EL NIÑO DEVE ATINGIR INTENSIDADE MÁXIMA E PROLONGAR RISCOS CLIMÁTICOS ATÉ 2027

A Organização Meteorológica Mundial (OMM) alerta que o fenómeno El Niño deverá intensificar-se nos próximos meses e atingir uma intensidade “muito forte”, com elevada probabilidade de persistir até Fevereiro de 2027.

Imagem:gavimblackburn

O fenómeno poderá agravar o calor extremo, as secas, as cheias e outras ocorrências climáticas em várias regiões do mundo.

Segundo a OMM, o El Niño encontra-se já estabelecido e deverá atingir o seu pico próximo do final deste ano. No entanto, os efeitos do calor acumulado nos oceanos poderão prolongar-se ao longo de 2027, aumentando os riscos para comunidades e sectores dependentes das condições climáticas.

A agência das Nações Unidas estima em quase 100% a probabilidade de o fenómeno continuar até Fevereiro. O alerta surge numa altura em que as temperaturas dos oceanos permanecem excepcionalmente elevadas, sobretudo no Pacífico tropical.

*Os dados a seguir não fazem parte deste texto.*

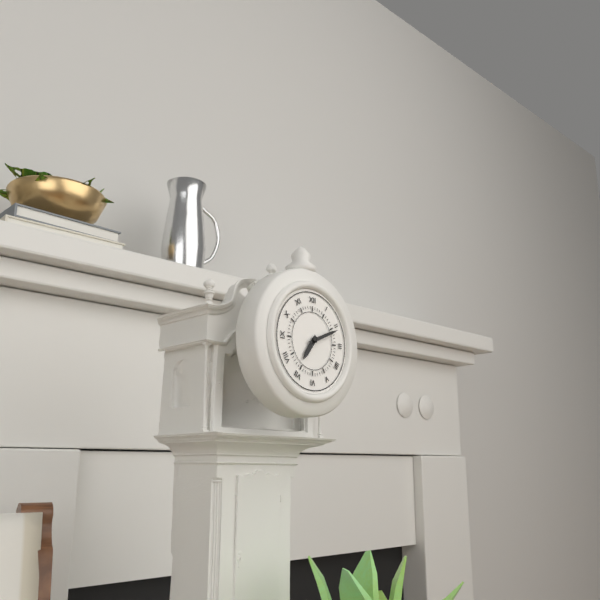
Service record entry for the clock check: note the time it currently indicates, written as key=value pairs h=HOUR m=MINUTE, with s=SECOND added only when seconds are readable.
h=7 m=11
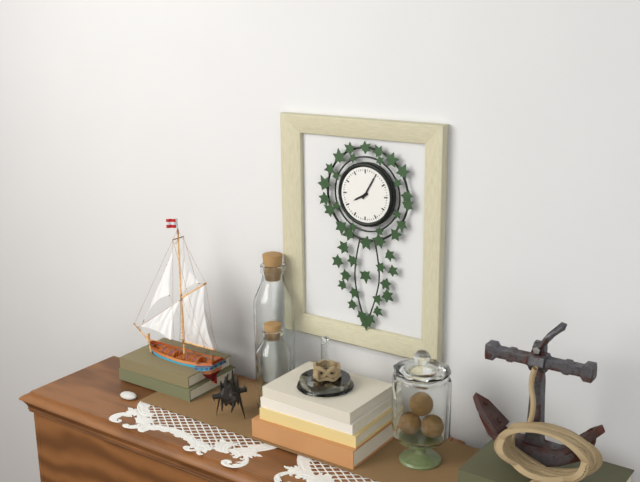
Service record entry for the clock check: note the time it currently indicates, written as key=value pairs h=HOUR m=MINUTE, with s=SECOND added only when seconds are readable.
h=8 m=5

O El Niño é um fenómeno climático natural caracterizado pelo aquecimento anormal das águas superficiais do Pacífico equatorial central e oriental. Este processo provoca alterações nos padrões de vento, pressão atmosférica e precipitação, com efeitos que podem ser sentidos a milhares de quilómetros de distância.

A OMM alerta que o actual episódio poderá afectar particularmente sectores como a agricultura, saúde, energia e gestão dos recursos hídricos. Secas prolongadas, cheias e períodos de calor extremo estão entre os principais riscos associados.

A directora da OMM, Celeste Saulo, considera que o fenómeno poderá provocar fortes impactos nas comunidades e economias, defendendo que as autoridades devem reforçar, desde já, as medidas de preparação e resposta a possíveis desastres climáticos.

As previsões para Setembro a Novembro indicam uma maior probabilidade de temperaturas acima do normal em praticamente todas as áreas terrestres. Também são esperadas alterações nos padrões de precipitação, em resposta ao fortalecimento do El Niño.

Entre Maio e Julho, a temperatura da superfície do mar no Pacífico equatorial centro-oriental esteve, em média, 1,5 graus Celsius acima do normal. Entre o final de Julho e meados de Agosto, os valores semanais chegaram a variar entre 2,2 e 2,6 graus Celsius acima da média.

Em algumas áreas do Pacífico, as temperaturas abaixo da superfície do oceano chegaram a ultrapassar em mais de 8 graus Celsius os valores considerados normais durante Julho e o início de Agosto.

O El Niño ocorre, em média, a cada dois a sete anos e costuma durar entre nove e 12 meses, alternando com períodos de La Niña ou condições neutras. Apesar de ser um fenómeno natural, os cientistas alertam que o seu impacto ocorre actualmente num planeta já mais quente devido às alterações climáticas.